> [What to work on]
Where does the string "size" appear in the records? Copy every line that contains it.

[Document layout analysis data]
_ _ _ _

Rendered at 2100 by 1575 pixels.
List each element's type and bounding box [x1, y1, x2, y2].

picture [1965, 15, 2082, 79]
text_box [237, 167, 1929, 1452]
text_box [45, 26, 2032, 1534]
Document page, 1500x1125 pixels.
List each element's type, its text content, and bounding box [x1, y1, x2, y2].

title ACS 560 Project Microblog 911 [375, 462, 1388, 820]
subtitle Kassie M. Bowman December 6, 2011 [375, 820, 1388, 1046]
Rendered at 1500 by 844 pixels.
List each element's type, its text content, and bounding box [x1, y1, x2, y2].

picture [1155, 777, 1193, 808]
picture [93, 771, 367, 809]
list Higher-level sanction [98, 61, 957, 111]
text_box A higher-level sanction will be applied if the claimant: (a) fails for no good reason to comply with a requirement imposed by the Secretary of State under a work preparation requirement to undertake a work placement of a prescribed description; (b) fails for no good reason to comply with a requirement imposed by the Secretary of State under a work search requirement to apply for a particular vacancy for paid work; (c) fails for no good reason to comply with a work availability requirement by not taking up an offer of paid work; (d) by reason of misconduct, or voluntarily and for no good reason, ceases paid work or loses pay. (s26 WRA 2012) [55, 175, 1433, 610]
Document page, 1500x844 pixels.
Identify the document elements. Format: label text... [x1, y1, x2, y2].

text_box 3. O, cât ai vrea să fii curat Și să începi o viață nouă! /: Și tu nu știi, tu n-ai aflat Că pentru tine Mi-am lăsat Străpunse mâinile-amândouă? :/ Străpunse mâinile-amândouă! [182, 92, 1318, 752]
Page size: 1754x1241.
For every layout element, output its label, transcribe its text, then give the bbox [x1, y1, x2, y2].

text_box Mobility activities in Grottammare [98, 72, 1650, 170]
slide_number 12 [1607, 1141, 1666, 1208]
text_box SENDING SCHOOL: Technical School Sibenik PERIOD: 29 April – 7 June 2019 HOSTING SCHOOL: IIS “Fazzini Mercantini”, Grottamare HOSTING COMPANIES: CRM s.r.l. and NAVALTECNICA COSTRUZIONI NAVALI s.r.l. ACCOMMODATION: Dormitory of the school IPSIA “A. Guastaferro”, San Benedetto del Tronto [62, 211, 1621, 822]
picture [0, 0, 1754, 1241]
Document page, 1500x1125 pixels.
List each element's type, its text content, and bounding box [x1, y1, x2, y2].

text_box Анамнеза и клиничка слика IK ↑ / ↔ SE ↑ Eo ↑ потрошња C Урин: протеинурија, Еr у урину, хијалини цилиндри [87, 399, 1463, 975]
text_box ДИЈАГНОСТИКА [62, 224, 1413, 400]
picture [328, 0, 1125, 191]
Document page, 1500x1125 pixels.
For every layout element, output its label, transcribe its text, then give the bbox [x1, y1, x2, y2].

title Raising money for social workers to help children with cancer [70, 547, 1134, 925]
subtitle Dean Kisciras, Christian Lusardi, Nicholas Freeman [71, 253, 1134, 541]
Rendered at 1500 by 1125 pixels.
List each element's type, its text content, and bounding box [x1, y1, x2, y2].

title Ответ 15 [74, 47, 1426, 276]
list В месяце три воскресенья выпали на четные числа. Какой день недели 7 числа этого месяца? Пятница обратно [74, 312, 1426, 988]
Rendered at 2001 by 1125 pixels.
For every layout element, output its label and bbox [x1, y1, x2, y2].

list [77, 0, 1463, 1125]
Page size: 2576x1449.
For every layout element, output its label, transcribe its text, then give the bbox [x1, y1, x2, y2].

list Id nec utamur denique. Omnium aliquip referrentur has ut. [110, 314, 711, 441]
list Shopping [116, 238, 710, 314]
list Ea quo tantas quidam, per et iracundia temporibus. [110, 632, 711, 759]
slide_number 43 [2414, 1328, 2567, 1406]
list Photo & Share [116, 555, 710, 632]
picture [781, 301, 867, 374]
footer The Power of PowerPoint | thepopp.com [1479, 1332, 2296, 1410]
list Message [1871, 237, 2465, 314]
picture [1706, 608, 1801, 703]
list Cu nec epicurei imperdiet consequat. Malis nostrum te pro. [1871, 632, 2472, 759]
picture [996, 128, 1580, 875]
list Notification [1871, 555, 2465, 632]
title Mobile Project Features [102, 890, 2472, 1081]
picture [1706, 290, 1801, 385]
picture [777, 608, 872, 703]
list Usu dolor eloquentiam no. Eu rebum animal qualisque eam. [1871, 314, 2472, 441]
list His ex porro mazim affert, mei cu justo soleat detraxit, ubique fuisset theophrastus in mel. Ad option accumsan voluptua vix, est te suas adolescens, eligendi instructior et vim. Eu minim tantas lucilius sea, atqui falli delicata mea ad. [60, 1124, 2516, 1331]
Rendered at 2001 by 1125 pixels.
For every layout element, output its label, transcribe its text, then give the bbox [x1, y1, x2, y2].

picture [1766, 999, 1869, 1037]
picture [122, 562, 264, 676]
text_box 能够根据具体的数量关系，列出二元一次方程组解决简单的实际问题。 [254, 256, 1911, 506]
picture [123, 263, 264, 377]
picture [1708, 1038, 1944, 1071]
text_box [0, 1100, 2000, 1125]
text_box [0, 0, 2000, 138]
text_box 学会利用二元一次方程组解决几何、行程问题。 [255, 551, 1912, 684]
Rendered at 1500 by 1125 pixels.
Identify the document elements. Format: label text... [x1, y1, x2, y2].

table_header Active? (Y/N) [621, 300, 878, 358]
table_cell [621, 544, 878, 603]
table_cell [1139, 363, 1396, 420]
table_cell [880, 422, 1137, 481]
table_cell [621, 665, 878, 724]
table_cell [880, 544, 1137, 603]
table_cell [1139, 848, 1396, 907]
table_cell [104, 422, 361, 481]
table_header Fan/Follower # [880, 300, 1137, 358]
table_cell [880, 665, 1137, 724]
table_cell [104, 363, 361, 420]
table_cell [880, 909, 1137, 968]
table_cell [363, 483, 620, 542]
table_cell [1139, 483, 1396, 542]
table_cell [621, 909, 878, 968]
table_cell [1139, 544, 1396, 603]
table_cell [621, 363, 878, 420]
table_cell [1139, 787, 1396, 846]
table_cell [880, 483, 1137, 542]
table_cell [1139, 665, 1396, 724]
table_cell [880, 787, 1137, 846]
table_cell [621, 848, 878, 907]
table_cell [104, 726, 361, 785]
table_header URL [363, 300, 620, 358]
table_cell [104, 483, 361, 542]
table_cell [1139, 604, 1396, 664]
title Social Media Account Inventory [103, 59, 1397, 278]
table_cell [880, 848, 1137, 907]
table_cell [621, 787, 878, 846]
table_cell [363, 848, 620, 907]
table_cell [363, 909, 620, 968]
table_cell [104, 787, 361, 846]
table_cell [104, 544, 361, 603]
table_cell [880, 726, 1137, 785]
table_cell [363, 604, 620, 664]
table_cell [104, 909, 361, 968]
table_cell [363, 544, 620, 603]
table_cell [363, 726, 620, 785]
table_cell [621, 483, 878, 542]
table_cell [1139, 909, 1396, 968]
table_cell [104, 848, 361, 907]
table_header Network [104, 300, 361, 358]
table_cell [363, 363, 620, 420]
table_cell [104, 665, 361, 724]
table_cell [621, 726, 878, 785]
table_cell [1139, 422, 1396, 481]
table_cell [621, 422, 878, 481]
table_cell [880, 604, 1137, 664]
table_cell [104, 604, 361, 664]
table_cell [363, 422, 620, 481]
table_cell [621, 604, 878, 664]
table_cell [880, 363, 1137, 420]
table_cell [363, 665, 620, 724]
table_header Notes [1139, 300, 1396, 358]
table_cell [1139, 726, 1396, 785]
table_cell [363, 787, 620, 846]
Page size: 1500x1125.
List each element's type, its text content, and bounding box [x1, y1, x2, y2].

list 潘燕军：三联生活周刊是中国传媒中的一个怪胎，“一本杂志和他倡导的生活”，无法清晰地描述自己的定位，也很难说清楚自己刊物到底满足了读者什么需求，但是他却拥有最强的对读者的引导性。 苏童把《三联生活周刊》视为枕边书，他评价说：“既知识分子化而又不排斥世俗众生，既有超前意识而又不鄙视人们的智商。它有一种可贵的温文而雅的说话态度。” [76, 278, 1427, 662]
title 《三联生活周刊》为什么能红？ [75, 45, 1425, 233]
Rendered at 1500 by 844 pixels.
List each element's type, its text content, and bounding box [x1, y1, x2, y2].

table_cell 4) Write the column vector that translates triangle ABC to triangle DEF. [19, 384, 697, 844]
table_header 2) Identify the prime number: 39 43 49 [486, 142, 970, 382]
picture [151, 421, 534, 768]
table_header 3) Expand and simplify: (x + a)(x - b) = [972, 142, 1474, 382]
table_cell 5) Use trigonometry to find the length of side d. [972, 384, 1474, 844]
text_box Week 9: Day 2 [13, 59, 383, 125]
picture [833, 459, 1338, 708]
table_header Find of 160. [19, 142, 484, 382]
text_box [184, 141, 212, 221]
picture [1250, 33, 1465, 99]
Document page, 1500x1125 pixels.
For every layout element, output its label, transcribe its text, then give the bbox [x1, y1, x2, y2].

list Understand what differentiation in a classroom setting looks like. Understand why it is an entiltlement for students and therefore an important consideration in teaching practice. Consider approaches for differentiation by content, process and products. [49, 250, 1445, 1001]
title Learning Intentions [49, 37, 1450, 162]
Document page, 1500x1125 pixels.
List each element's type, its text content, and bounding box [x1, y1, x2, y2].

_ _ _ _

> [Output below]
Page size: 1754x1241.
Page size: 2576x1449.
Page size: 1500x1125.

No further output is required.